# How do limits work in calculus?

Jul 27, 2015

The same way they work in Pre-Calculus.

Limits convey the action of approaching a coordinate in a graph that may or may not exist in the curve itself, whether it's due to an asymptote or a discontinuity. It tends to describe a value that you are unsure exists and can be used as a systematic way of determining whether or not it does. You can approach from the left or right in a $y = f \left(x\right)$ graph.

For example:
${\lim}_{x \to {0}^{+}} \frac{1}{x} = \infty$
"The limit as x approaches 0 from the positive/right side of $\frac{1}{x}$ is infinity"

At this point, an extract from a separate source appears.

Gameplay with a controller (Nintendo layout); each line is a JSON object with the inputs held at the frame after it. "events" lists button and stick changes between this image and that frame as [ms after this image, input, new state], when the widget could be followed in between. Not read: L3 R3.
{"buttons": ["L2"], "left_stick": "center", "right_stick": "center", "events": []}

${\lim}_{x \to {0}^{-}} \frac{1}{x} = - \infty$
"The limit as x approaches 0 from the negative/left side of $\frac{1}{x}$ is negative infinity"

${\lim}_{h \to 0} \frac{f \left(x + h\right) - f \left(x\right)}{h}$
"The limit as $h$ approaches a very small number from either side of $\frac{f \left(x + h\right) - f \left(x\right)}{h}$ is the slope of the function $h$ units away from the point of examination"

which basically says that if you zoom in very far into a function, it looks linear and you can use the basic slope formula at that close zoom to find the slope. $h$ is some very small value, hence the $h \to 0$.